Le 1er janvier 1820.

Quand on écrit un livre, c'est presque toujours avec l'intention qu'il soit lu avant ou après votre mort. Mais je n'écris pas un livre. Quoi donc? Un journal de ma vie simplement. Pour n'en relater que les événements, quelques feuilles de papier suffiraient à un récit assez peu intéressant; si c'est l'histoire de mes opinions et de mes sentiments, le journal de mon cœur que j'entends composer, l'entreprise est plus difficile, car, pour se peindre, il faut se connaître et ce n'est pas à cinquante ans qu'il aurait fallu commencer. Peut-être parlerai-je du passé et raconterai-je mes jeunes années, par fragments seulement et sans suite. Je ne prétends pas écrire mes confessions; mais quoique j'eusse de la répugnance à divulguer mes fautes, je veux pourtant me montrer telle que je suis, telle que j'ai été.

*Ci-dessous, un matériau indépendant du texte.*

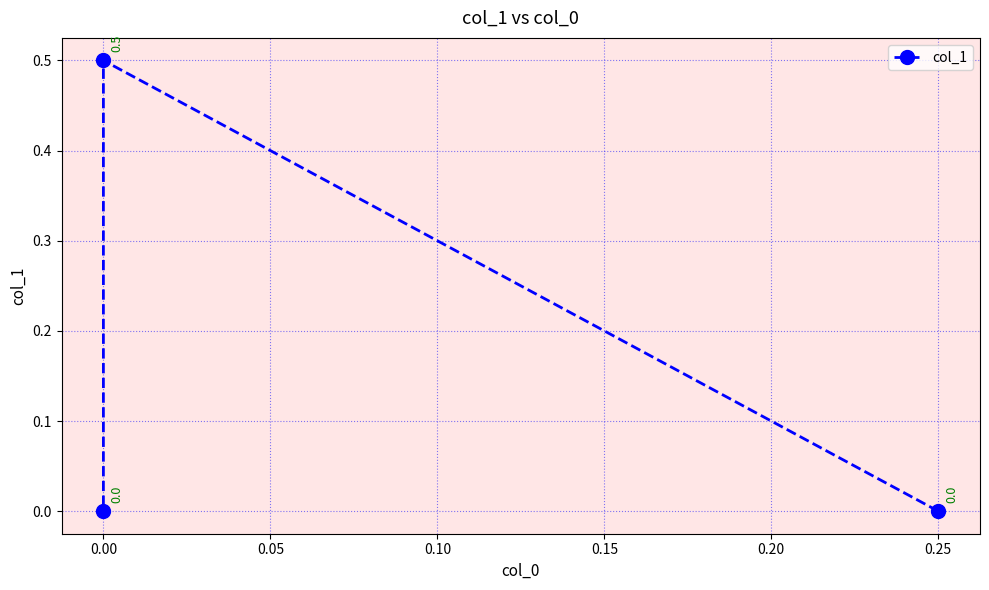

What is the maximum value shown in the chart?

0.5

Je n'ai jamais rien écrit que des lettres à ceux que j'aime. Il n'y a pas d'ordre dans mes idées. J'ai peu de méthode. Ma mémoire est déjà fort diminuée. Mon imagination surtout m'emporte quelquefois si loin du sujet que je voudrais poursuivre, que j'ai peine à rattacher le fil rompu bien souvent par ses écarts. Mon cœur est encore si jeune que j'ai besoin de me regarder au miroir pour m'assurer que je n'ai plus vingt ans. Profitons donc de cette chaleur qui me reste et que les infirmités de l'âge peuvent détruire d'un moment à l'autre, pour raconter quelques faits d'une vie agitée, mais bien moins malheureuse, peut-être, par les événements dont le public a été instruit, que par les peines secrètes dont je ne devais compte qu'à Dieu.